- **Source extract**
▶
Lebanon confirms Hariri aide tried to finger ex-general over assassination claims



BEIRUT // The Lebanese government yesterday confirmed that an aide to the prime minister had accused a former security official of demanding a payoff of US$15 million to drop his claims that the premier had pressed witnesses to implicate Syria and its Lebanese allies in the assassination in 2005 of Rafik Hariri.

The office of the prime minister, Saad Hariri, said in a statement that Mustafa Nasser had claimed this week that Jamil Sayyed, former director of Lebanon's general security division, had approached him about the possible payoff. Mr Sayyed and three other former security officials were arrested over the murder of Rafik Hariri and 22 others in a massive car bomb explosion in Beirut. The men, all military generals with close ties to Syria, spent four years in jail awaiting formal charges before being released in 2009. Mr Sayyed has claimed that Saad Hariri, son of Rafik, and his supporters pressed a series of later-discredited witnesses to finger Syria and its Lebanese allies for the murder. In a startling admission this month, Mr Hariri said he was hasty in blaming the Syrian regime for his father's death. He has denied Mr Sayyed's accusations, however.
◀
- **Work instruction 1**
Retype the passage of the article on the Hariri aide's payoff claim from "BEIRUT // The" up to and including "of Rafik Hariri.".

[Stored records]
▶
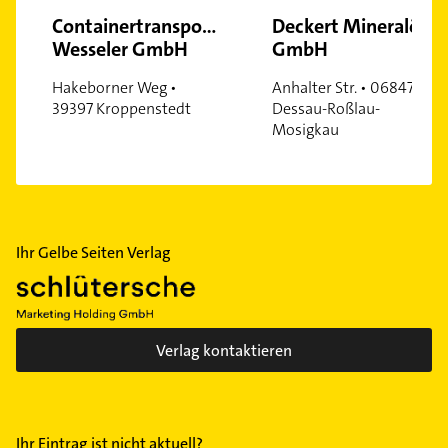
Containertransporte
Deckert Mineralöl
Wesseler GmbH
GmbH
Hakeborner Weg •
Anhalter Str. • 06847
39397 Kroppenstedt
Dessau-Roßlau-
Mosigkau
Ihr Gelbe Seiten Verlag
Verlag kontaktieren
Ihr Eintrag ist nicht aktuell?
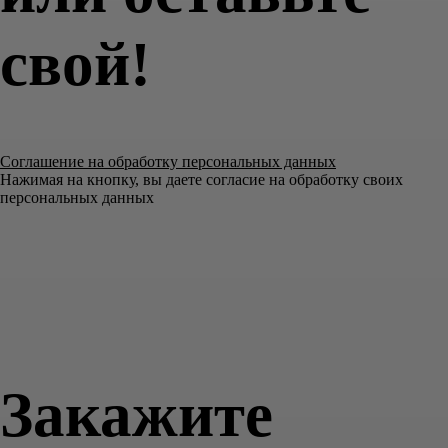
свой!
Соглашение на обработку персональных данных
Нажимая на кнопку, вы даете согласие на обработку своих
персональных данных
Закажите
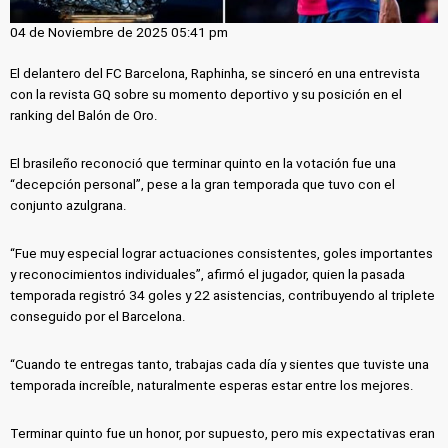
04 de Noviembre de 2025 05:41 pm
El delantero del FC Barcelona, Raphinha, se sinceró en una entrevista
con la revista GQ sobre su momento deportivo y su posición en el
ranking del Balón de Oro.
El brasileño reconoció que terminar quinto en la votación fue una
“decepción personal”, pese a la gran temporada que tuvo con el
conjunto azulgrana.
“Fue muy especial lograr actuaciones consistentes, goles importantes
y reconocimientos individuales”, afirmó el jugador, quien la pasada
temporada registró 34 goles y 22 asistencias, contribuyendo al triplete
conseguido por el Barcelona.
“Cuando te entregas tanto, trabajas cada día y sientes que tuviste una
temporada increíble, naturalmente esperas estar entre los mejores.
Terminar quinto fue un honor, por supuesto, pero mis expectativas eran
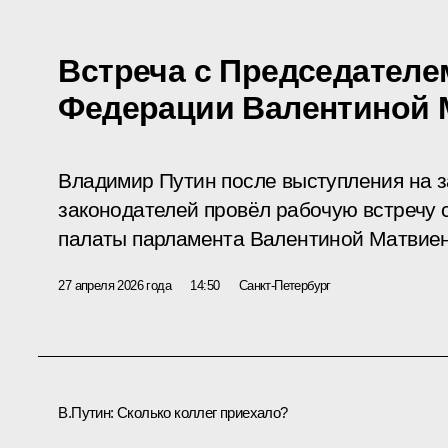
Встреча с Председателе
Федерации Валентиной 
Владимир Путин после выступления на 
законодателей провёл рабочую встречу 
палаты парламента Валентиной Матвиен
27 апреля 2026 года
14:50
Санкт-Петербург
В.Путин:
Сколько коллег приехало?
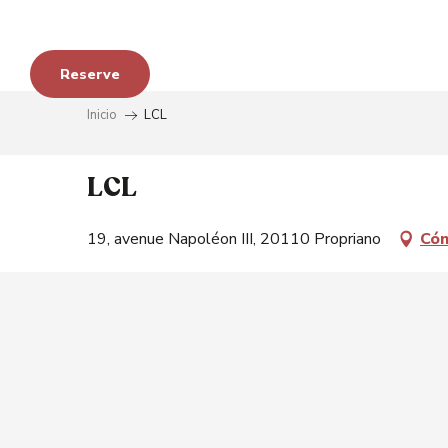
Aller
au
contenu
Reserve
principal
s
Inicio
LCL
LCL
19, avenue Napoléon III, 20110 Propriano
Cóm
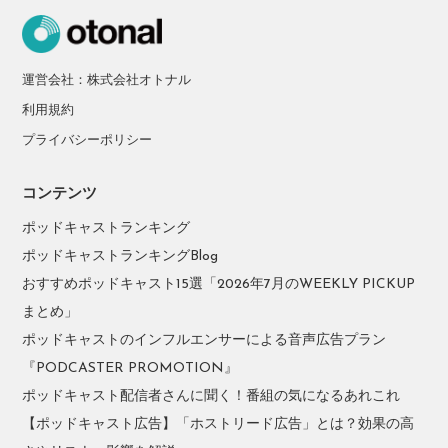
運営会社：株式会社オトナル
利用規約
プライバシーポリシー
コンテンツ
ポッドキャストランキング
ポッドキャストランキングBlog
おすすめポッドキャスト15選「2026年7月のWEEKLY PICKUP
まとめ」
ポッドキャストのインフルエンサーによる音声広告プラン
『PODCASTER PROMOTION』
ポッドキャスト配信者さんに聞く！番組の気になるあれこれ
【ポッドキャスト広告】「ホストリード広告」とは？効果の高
◀
▶
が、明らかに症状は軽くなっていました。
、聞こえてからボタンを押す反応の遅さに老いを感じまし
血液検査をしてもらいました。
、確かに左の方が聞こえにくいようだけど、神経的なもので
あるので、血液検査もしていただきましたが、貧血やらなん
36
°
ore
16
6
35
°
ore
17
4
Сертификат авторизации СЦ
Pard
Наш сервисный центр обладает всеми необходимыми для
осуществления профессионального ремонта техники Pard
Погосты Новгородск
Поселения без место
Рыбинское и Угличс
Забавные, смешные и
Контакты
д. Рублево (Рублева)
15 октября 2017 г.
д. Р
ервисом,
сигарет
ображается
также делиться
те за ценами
◀
- **Work instruction 2**
Convert the lines of the stored records from the line with "が、明らかに症状は軽くなっていました。" up to and including the line with "те за ценами" into a JSON list of strings, one string per line, leaving out blank lines.

- **Written answer 1**
BEIRUT // The Lebanese government yesterday confirmed that an aide to the prime minister had accused a former security official of demanding a payoff of US$15 million to drop his claims that the premier had pressed witnesses to implicate Syria and its Lebanese allies in the assassination in 2005 of Rafik Hariri.

- **Written answer 2**
[
  "が、明らかに症状は軽くなっていました。",
  "、聞こえてからボタンを押す反応の遅さに老いを感じまし",
  "血液検査をしてもらいました。",
  "、確かに左の方が聞こえにくいようだけど、神経的なもので",
  "あるので、血液検査もしていただきましたが、貧血やらなん",
  "36",
  "°",
  "ore",
  "16",
  "6",
  "35",
  "°",
  "ore",
  "17",
  "4",
  "Сертификат авторизации СЦ",
  "Pard",
  "Наш сервисный центр обладает всеми необходимыми для",
  "осуществления профессионального ремонта техники Pard",
  "Погосты Новгородск",
  "Поселения без место",
  "Рыбинское и Угличс",
  "Забавные, смешные и",
  "Контакты",
  "д. Рублево (Рублева)",
  "15 октября 2017 г.",
  "д. Р",
  "ервисом,",
  "сигарет",
  "ображается",
  "также делиться",
  "те за ценами"
]